Dove finisce il legame familiare e dove cominci l’ideologia, questo non lo sa nessuno. Di certo, l’incriminazione per terrorismo di Ernesto Morlacchi - figlio di Pierino Morlacchi, socio fondatore delle Brigate rosse - apre una finestra su uno scenario mai analizzato a fondo: quello dei rivoluzionari di seconda generazione, i figli e i nipoti degli uomini e donne che negli anni Settanta diedero l’assalto al cuore dello Stato. E che, a quasi quarant’anni di distanza, si ritrovano a gridare gli stessi slogan e a fare le stesse battaglie dei padri e degli zii. Il loro milieu è quello odierno della sinistra cosiddetta «antagonista», un universo magmatico dove convivono culture e inclinazioni diverse, ma dove è difficile trovare accenti critici verso l’esperienza delle Brigate rosse e del «partito armato» in genere. Nella mitologia ultrà, Renato Curcio ha un posto nell’Olimpo.
I casi censiti - va detto - per adesso non sono numerosi. A Milano viene registrata la presenza fissa, nei cortei dell’ala antagonista più radicale, di Valerio Ferrandi, figlio di Mario Ferrandi, capo dell’Autonomia milanese nel 1976, poi terrorista rosso, tra i responsabili dell’assassinio dell’agente Antonio Custra. Nel corso degli ultimi anni, i rapporti di Digos e carabinieri lo segnalano ripetutamente come soggetto a rischio. Il 24 gennaio scorso lo fermano mentre va a un corteo di protesta per lo sgombero di un centro sociale con un borsone di spranghe, e finisce in galera. A Torino, durante gli scontri per il G8, viene arrestato Domenico Sisi: è il nipote di Vincenzo Sisi, il sindacalista che la Procura di Milano considera un capofila delle nuove Br, e per il quale il pm Ilda Boccassini (la sentenza è attesa per domani) ha chiesto la condanna a 21 anni di carcere. Fino a quando lo zio non è finito in galera, il giovane Sisi è sempre apparso un militante piuttosto tiepido. Dopo la retata invece diventa un'attivista a tempo pieno di quell’area antagonista - i Collettivi Proletari Piemontesi, scissione «a sinistra» dei Carc di Torino e Biella - che gli inquirenti continuano pressoché contigua al nuovo brigatismo.

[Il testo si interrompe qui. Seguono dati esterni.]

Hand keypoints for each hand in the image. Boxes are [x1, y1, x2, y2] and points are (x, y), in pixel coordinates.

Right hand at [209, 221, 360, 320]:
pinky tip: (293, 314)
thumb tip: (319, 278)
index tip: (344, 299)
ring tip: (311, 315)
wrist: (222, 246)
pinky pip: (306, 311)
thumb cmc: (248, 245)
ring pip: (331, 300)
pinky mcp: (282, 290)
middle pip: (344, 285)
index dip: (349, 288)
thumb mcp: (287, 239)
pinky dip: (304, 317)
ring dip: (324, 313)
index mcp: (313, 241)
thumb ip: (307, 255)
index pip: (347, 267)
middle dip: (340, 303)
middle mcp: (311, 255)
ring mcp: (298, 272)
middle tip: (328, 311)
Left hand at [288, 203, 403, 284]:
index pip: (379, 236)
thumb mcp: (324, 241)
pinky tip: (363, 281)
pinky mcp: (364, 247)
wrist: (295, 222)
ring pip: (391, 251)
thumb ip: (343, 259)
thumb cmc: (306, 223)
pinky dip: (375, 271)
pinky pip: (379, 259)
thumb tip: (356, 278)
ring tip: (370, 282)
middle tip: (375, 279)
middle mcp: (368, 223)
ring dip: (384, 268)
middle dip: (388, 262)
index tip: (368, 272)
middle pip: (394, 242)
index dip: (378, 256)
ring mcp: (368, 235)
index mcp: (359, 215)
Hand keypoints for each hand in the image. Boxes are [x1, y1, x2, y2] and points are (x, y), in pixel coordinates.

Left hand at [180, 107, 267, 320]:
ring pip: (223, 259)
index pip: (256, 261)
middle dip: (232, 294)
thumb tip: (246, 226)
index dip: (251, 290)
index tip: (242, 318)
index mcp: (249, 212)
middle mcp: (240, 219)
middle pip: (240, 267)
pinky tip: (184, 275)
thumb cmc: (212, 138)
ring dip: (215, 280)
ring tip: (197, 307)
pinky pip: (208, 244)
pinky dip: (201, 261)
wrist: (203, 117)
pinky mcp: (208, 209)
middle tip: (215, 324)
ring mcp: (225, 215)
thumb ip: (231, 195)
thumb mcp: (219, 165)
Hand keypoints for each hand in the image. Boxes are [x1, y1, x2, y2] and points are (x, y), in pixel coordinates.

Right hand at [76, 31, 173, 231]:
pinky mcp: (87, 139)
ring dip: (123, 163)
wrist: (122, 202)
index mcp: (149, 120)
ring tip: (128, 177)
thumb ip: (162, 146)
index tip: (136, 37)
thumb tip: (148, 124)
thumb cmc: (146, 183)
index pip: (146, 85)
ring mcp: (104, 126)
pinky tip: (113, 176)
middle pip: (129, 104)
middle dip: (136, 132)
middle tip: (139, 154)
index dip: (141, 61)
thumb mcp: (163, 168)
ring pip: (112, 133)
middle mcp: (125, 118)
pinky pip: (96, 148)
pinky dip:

E poi c’è lui, Ernesto Morlacchi, figlio di Pierino, già sfiorato dalle stesse indagini della Boccassini sul Partito comunista politico militare, e ora indagato dalla Procura di Roma. Su quanto profondo ed effettivo fosse il suo coinvolgimento nelle attività del gruppo di Fallico e degli altri irriducibili sarà bene attendere gli sviluppi dell’inchiesta, il fatto che sia rimasto a piede libero dice che gli stessi inquirenti non sono affatto certi che avesse saltato il fosso, entrando a pieno titolo nei ranghi del partito armato. Ma per capire - aldilà delle notizie di reato - i meccanismi mentali della «seconda generazione», forse più dei verbali della Digos è eloquente una foto di dieci anni fa.
La fotografia ritrae lui, Ernesto Morlacchi, e suo fratello Manolo, ai funerali del padre Pierino, nel 1999. La foto è pubblicata in calce al libro scritto da Manolo «La fuga in avanti» (e il sottotitolo, «La rivoluzione è un fiore che non muore» dice già quasi tutto). I due fratelli Morlacchi circondati dalla bandiere rosse salutano a pugno chiuso la bara del padre che sfila su un furgone coperto dalla stella a cinque punti delle Br. «Nelle pupille di molti compagni - scrive Manolo - si scorgeva ancora una scintilla che sembrava dire "la lotta continua, fino alla vittoria!"».
Può sembrare incomprensibile, scritto nel 2009. Ma forse lo è meno se si leggono le pagine precedenti, se si scopre come anche una vita quotidiana particolare ed estrema come quella degli uomini che diedero vita alle Br possa - agli occhi di quelli che allora erano solo bambini - assumere nei ricordi la nostalgia dell’infanzia. Ci sono i militanti clandestini che si incontrano tra un delitto e l’altro, e intanto la vita che scorre normale, i bambini che giocano, le gite in campagna, Roberto Ognibene che dice a Morlacchi «che bel culo ha tua moglie». È anche di quei pomeriggi in campagna, e non solo del comunismo a portata di fucile, che forse oggi ha nostalgia Ernesto Morlacchi.
Ci sono vecchi brigatisti di quei tempi che oggi sono padri e madri, e che dedicano parte del loro tempo a insegnare ai figli la tragicità dei loro errori. Altri brigatisti, verrebbe da dire, non ci hanno nemmeno provato.